Ritu Gupta received the B.Tech. and M.Tech. degrees (under dual degree program) in electrical engineering with specialization in microelectronics from Indian Institute of Technology (IIT), Bombay, India, in 2002. She is currently working toward the Ph.D. degree at the University of Illinois, Urbana-Champaign. Her research interests include VLSI design and computer architecture.

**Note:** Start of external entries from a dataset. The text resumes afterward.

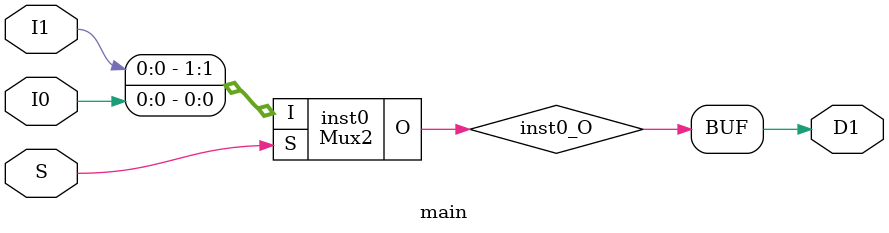
<source format=v>
module Mux2 (input [1:0] I, input  S, output  O);
wire  inst0_O;
SB_LUT4 #(.LUT_INIT(16'hCACA)) inst0 (.I0(I[0]), .I1(I[1]), .I2(S), .I3(1'b0), .O(inst0_O));
assign O = inst0_O;
endmodule

module main (input  I0, input  I1, input  S, output  D1);
wire  inst0_O;
Mux2 inst0 (.I({I1,I0}), .S(S), .O(inst0_O));
assign D1 = inst0_O;
endmodule


</source>
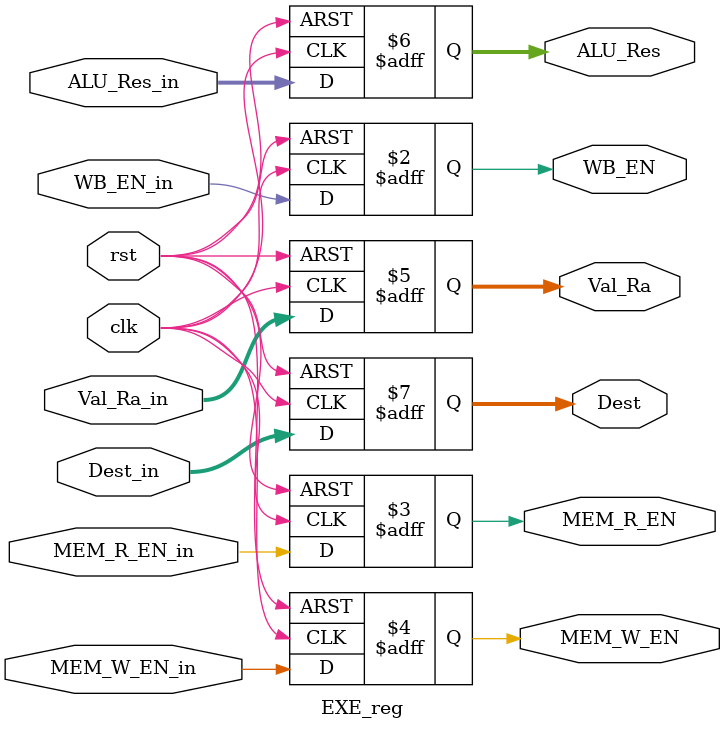
<source format=v>
module EXE_reg (
	input clk,rst,
	input WB_EN_in, MEM_R_EN_in, MEM_W_EN_in,
	input[7:0] Val_Ra_in,
	input[7:0] ALU_Res_in,
	input[1:0] Dest_in,
	//to next stage
	output reg WB_EN, MEM_R_EN, MEM_W_EN,
	output reg[7:0] Val_Ra,
	output reg[7:0] ALU_Res,
	output reg[1:0] Dest
	);

	always@(posedge clk,posedge rst)begin
		if (rst) begin
			WB_EN = 0;
			MEM_R_EN = 0;
			MEM_W_EN = 0;
			Val_Ra = 0;
			ALU_Res = 0;
			Dest = 0;
		end
		else begin
			WB_EN 		= WB_EN_in ;
			MEM_R_EN 	= MEM_R_EN_in;
			MEM_W_EN 	= MEM_W_EN_in;
			ALU_Res 	= ALU_Res_in;
			Val_Ra 		= Val_Ra_in 	;
			Dest 		= Dest_in 		;
		end
	end
endmodule
</source>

Abhay Karandikar (M’01) received the M.Tech. and Ph.D. degrees from Indian Institute of Technology (IIT), Kanpur, India, in 1988 and 1994, respectively. During 1988–1989, he worked in the Indian Space Research Organization, Ahmedabad, India. During 1994–1997, he worked in the Center for Development of Advanced Computing, Pune, India, as Team Coordinator in the High-Speed Communications Group. Since 1997, he has been with IIT, Bombay, where he is currently an Associate Professor in the Department of Electrical Engineering. He has consulted extensively for industries in the area of communications network. His research interests include quality-of-service in Internet, VLSI in communications systems, and statistical communications theory.

Kshitiz Saxena received the B.Tech. and M.Tech. degrees (under dual degree program) in electrical engineering with specialization in communications and signal processing from Indian Institute of Technology (IIT), Bombay, in 2001. He is currently working in Sun Microsystems, Bangalore, India, as a Member of Technical Staff. His research interests include high-speed router design and optical networks.

Vinayak Samant received the B.Tech. degree in electrical engineering from Indian Institute of Technology (IIT), Bombay, in 2002. He is currently working toward the MBA degree at the Indian Institute of Management, Lucknow, India.